Policymakers have kept their one-year target rate at 5.25% to 5.5% while awaiting signs that inflation is continuing to cool. With prices appearing to be heading in the right direction — data on Friday showed the Fed’s preferred measure of inflation rose at a moderate pace in June — they are starting to pay more attention to the other side of their so-called dual mandate: to fully employment.
In this regard, the next few months will be crucial – including next week’s jobs report. George Catrambone, head of fixed income at DWS Americas, said evidence of real weakness “could create new soft landing issues, with the Fed potentially falling back behind the curve and missing out on a rate cut in July.”
With the Fed widely expected to remain on hold, Chairman Powell may use Wednesday’s news conference to raise new economic concerns or policy changes.
If he starts laying the groundwork for more rate cuts than expected, it would send a dire signal: Only after the dot-com bubble burst in early 2001 and the financial crisis erupted in September 2007 did the Fed deliver on half of its rate-cutting goals. scale easing cycle.
JPMorgan Chase & Co.’s Michael Feroli doesn’t expect such a shift.

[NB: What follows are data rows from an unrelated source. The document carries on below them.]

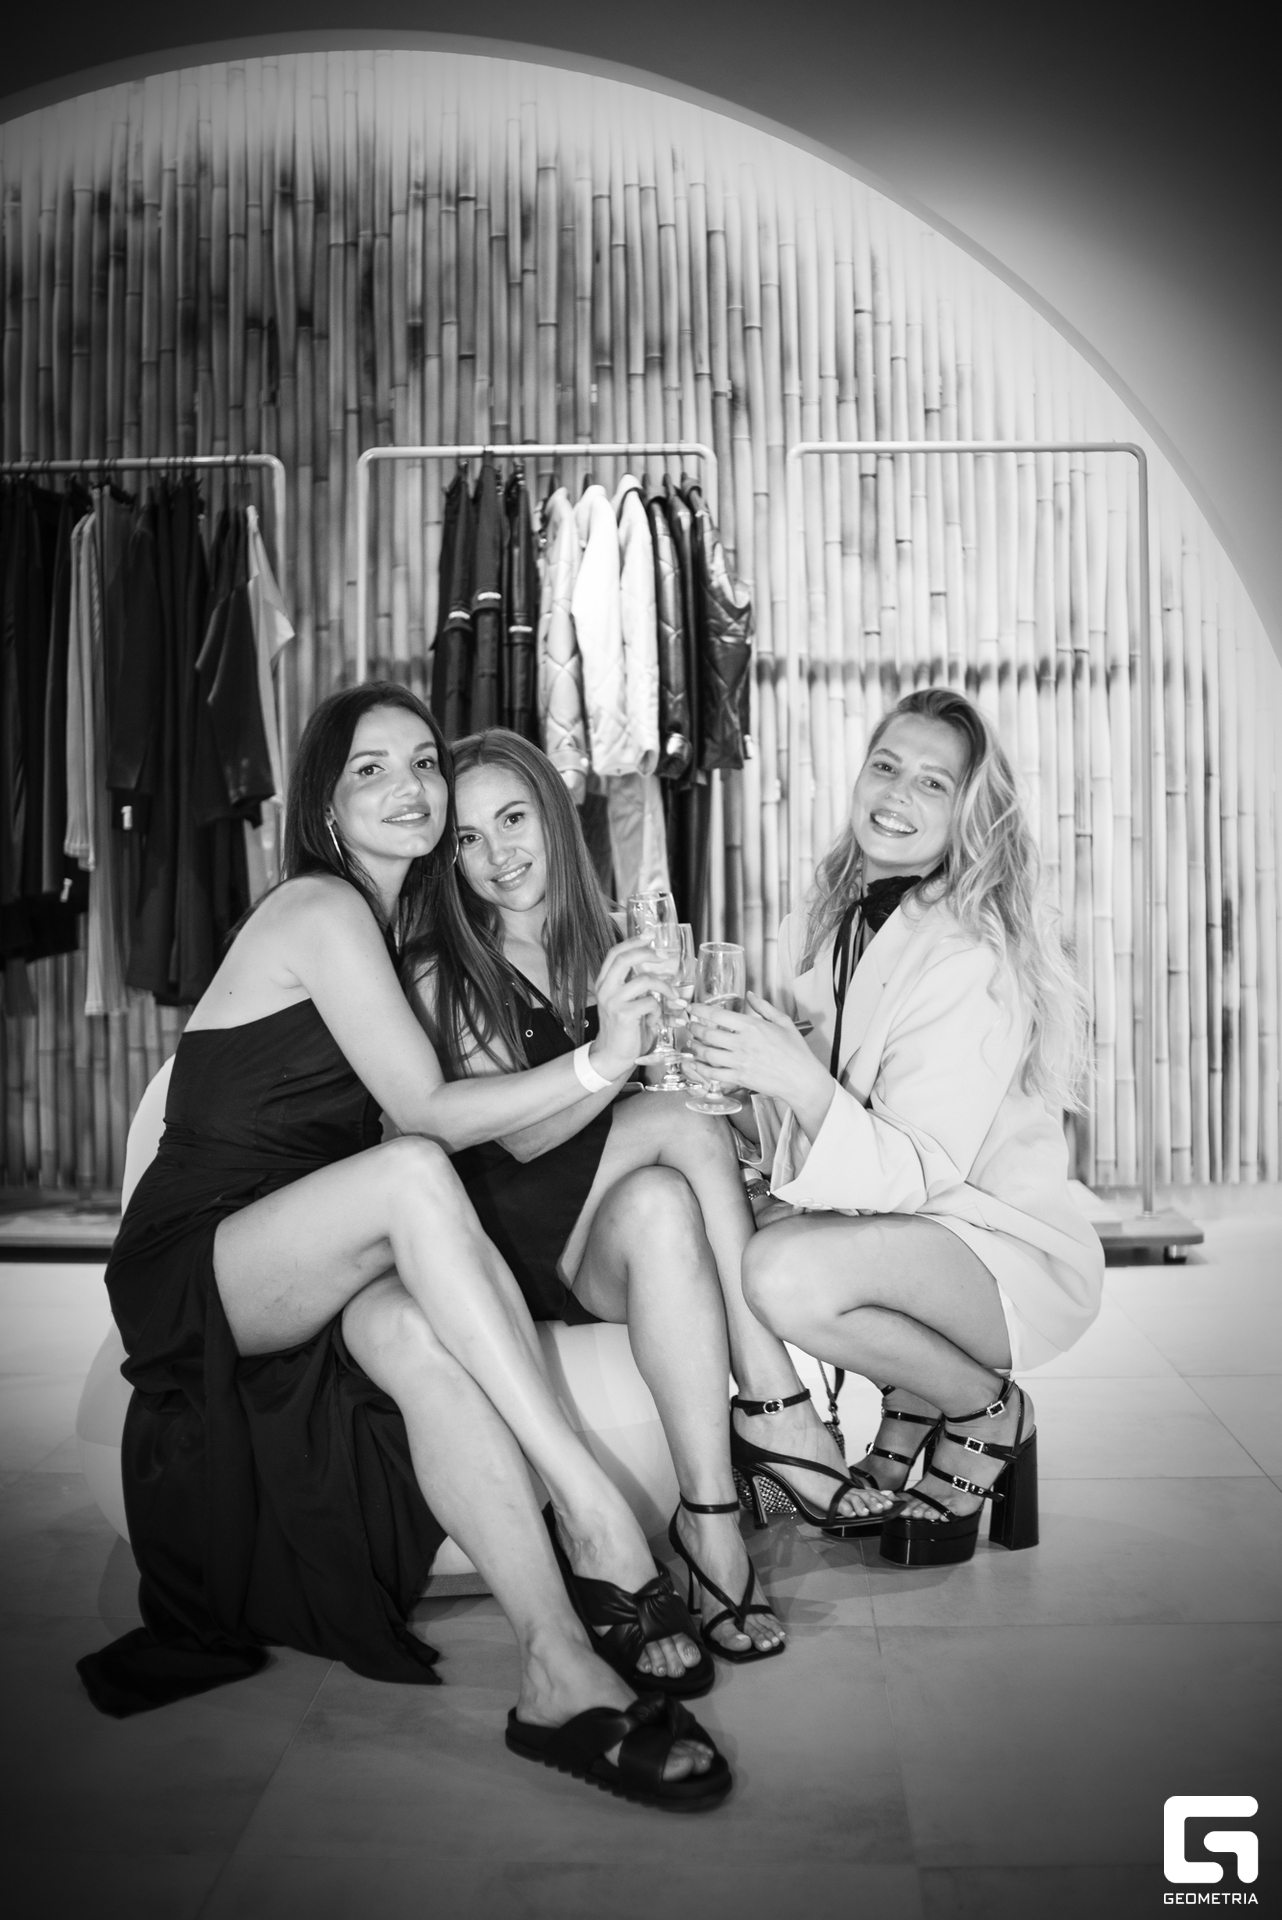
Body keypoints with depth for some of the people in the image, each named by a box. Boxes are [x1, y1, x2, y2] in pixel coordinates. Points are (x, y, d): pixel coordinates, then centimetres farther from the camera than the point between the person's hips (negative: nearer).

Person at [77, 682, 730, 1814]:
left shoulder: (403, 929, 16)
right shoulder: (319, 907, -9)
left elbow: (492, 1127, 8)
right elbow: (428, 1116, -17)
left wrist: (620, 1046, -4)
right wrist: (600, 1061, -23)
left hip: (303, 1274, 6)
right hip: (189, 1265, -6)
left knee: (416, 1332, -31)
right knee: (411, 1173, -36)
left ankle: (561, 1676, -37)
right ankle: (596, 1522, -37)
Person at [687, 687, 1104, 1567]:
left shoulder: (975, 964, -21)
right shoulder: (816, 929, 1)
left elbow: (917, 1174, -26)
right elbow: (785, 1134, 8)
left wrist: (800, 1081, -41)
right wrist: (732, 1062, -13)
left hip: (1010, 1247, -8)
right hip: (878, 1219, 8)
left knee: (788, 1271, -33)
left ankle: (987, 1409, -2)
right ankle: (912, 1408, 7)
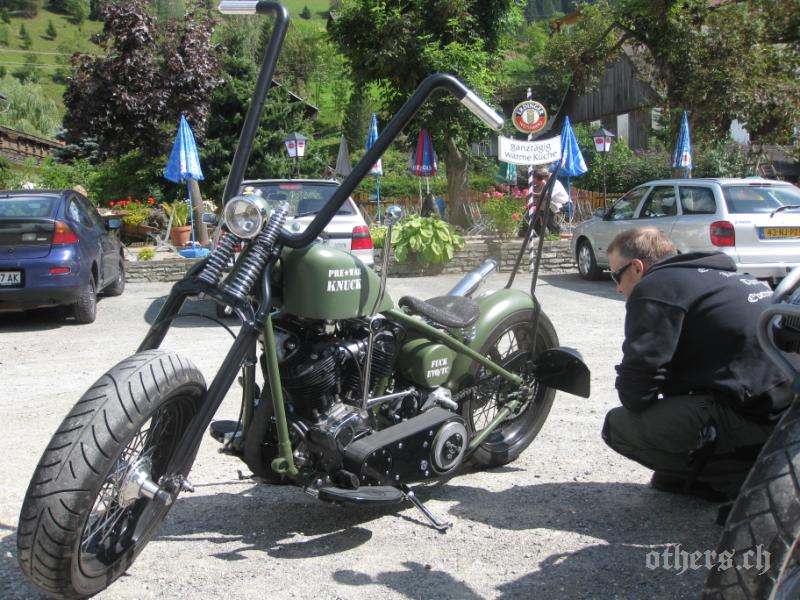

He said in a note on Friday that he expected Powell to “avoid pointing to any specific meeting for a first rate cut.” As for answering a question about not cutting interest rates this month, Powell is likely to say the central bank chief wants further evidence of progress in inflation, the report said.
George Goncalves, head of U.S. macro strategy at Mitsubishi UFJ Financial Group (MUFG), believes that by September, there will be more signs of economic weakness, which may prompt the Federal Reserve to take preemptive measures. .
“The idea of slow and steady cuts makes no sense given where the data is going,” Goncalves said. “The longer you wait, the more you may have to do later.”
Some in the market believe there is enough uncertainty to warrant a just-in-case bet. In recent weeks, traders have used options tied to the covered overnight funding rate, which closely tracks the Fed’s policy expectations, to prepare for longer-term scenarios such as a quarter-percentage-point move starting as early as July, or in down half a percentage point in September.
“When a 25 basis point cut is fully priced in, you only have two options,” said Ed Al-Hussainy, interest rates strategist at Columbia Threadneedle Investment. “You can target 0 or you can target 50.”
Derek Tang, an economist at Washington policy analysis firm LH Meyer, said the current “macro situation does not require or even justify” rapid easing. He said officials were more likely to choose to cut rates by a quarter of a basis point per meeting, or 50 basis points per quarter, before trying a sharp cut of half a basis point.
Going from being on hold for more than a year “to suddenly doing 50 things means something has happened and it doesn’t taste good,” Al-Hussainy said.